**Work to be completed**
Copy each of the rows below word for word, leaving the pictures out of your answer.
Segment Start: Source records
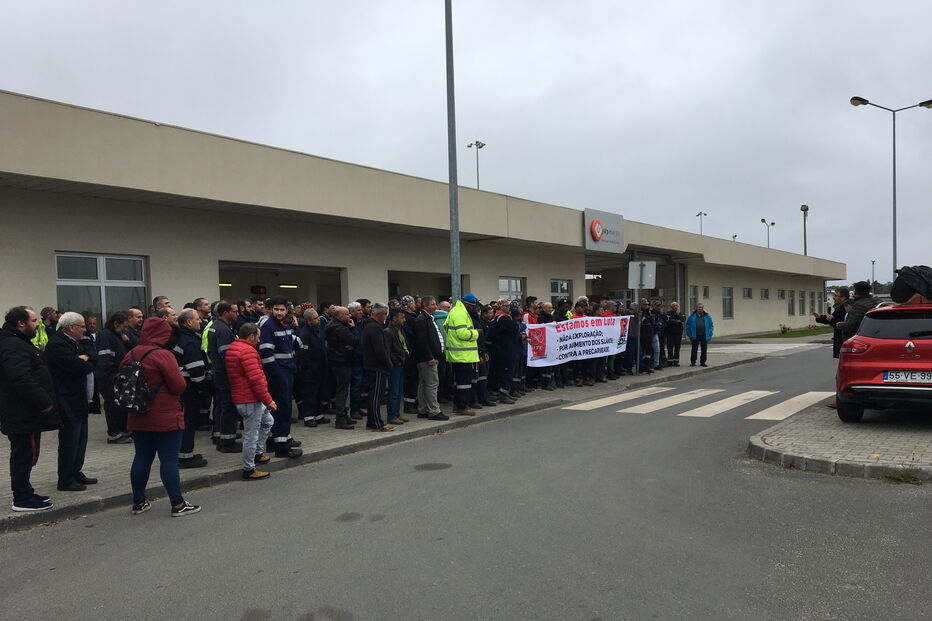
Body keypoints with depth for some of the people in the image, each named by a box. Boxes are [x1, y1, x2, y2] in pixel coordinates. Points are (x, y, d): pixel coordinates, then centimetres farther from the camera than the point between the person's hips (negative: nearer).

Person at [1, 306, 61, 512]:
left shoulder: (18, 343, 17)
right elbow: (22, 380, -29)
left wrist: (44, 401, 19)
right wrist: (44, 402, -23)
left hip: (24, 414, 11)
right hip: (23, 415, -11)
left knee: (24, 455, 18)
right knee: (25, 455, -2)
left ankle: (24, 493, 28)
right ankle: (22, 499, 6)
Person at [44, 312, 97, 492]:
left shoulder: (73, 342, 15)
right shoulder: (57, 345, -18)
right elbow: (79, 367, -25)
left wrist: (84, 360, -6)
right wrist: (86, 362, -6)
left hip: (79, 400, 10)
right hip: (68, 403, -10)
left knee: (80, 439, 17)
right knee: (69, 441, -2)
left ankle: (76, 473, 28)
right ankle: (65, 481, 7)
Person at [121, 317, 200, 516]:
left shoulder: (130, 356, 5)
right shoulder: (163, 355, -16)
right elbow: (179, 386, -18)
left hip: (138, 418, 7)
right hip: (165, 418, -7)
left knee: (142, 458, 14)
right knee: (169, 459, -2)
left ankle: (139, 502, 23)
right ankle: (177, 504, 2)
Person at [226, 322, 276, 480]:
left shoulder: (233, 348, 14)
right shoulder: (248, 351, -19)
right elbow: (256, 379, -24)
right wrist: (268, 400, -16)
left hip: (241, 398, 10)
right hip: (250, 400, -10)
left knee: (268, 421, 24)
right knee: (251, 434, -1)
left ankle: (257, 453, 33)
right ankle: (249, 470, 8)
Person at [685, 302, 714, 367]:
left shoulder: (707, 316, 7)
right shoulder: (692, 316, 4)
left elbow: (711, 325, 8)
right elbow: (688, 325, 5)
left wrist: (709, 334, -3)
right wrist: (689, 334, -3)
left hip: (704, 336, 2)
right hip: (695, 336, -2)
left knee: (704, 350, 5)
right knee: (694, 349, 1)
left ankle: (703, 362, 13)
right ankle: (693, 362, 7)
Segment End: Source records
**Solved exercise**
Body keypoints with depth for some of the people in the image, each named by a box. Boxes are [x1, y1, x2, y2] in pixel coordinates. Points are (x, y, d): pixel coordinates, then centimetres farther from the camera than the point between the person's hips (negative: nearer).

Person at [1, 306, 61, 512]:
left shoulder: (18, 343, 17)
right elbow: (22, 380, -29)
left wrist: (44, 401, 19)
right wrist: (44, 402, -23)
left hip: (24, 414, 11)
right hip: (23, 415, -11)
left knee: (24, 455, 18)
right knee: (25, 455, -2)
left ankle: (24, 493, 28)
right ankle: (22, 499, 6)
Person at [44, 312, 97, 492]:
left shoulder: (73, 342, 15)
right shoulder: (57, 345, -18)
right elbow: (79, 367, -25)
left wrist: (84, 360, -6)
right wrist: (86, 362, -6)
left hip: (79, 400, 10)
right hip: (68, 403, -10)
left knee: (80, 439, 17)
right knee: (69, 441, -2)
left ankle: (76, 473, 28)
right ankle: (65, 481, 7)
Person at [121, 317, 200, 516]:
left shoulder: (130, 356, 5)
right shoulder: (163, 355, -16)
right elbow: (179, 386, -18)
left hip: (138, 418, 7)
right hip: (165, 418, -7)
left knee: (142, 458, 14)
right knee: (169, 459, -2)
left ankle: (139, 502, 23)
right ankle: (177, 504, 2)
Person at [226, 322, 276, 480]:
left shoulder: (233, 348, 14)
right shoulder: (248, 351, -19)
right elbow: (256, 379, -24)
right wrist: (268, 400, -16)
left hip: (241, 398, 10)
right hip: (250, 400, -10)
left knee: (268, 421, 24)
right knee: (251, 434, -1)
left ankle: (257, 453, 33)
right ankle: (249, 470, 8)
Person at [685, 302, 714, 367]:
left shoulder: (707, 316, 7)
right shoulder: (692, 316, 4)
left elbow: (711, 325, 8)
right elbow: (688, 325, 5)
left wrist: (709, 334, -3)
right wrist: (689, 334, -3)
left hip: (704, 336, 2)
right hip: (695, 336, -2)
left knee: (704, 350, 5)
right knee: (694, 349, 1)
left ankle: (703, 362, 13)
right ankle: (693, 362, 7)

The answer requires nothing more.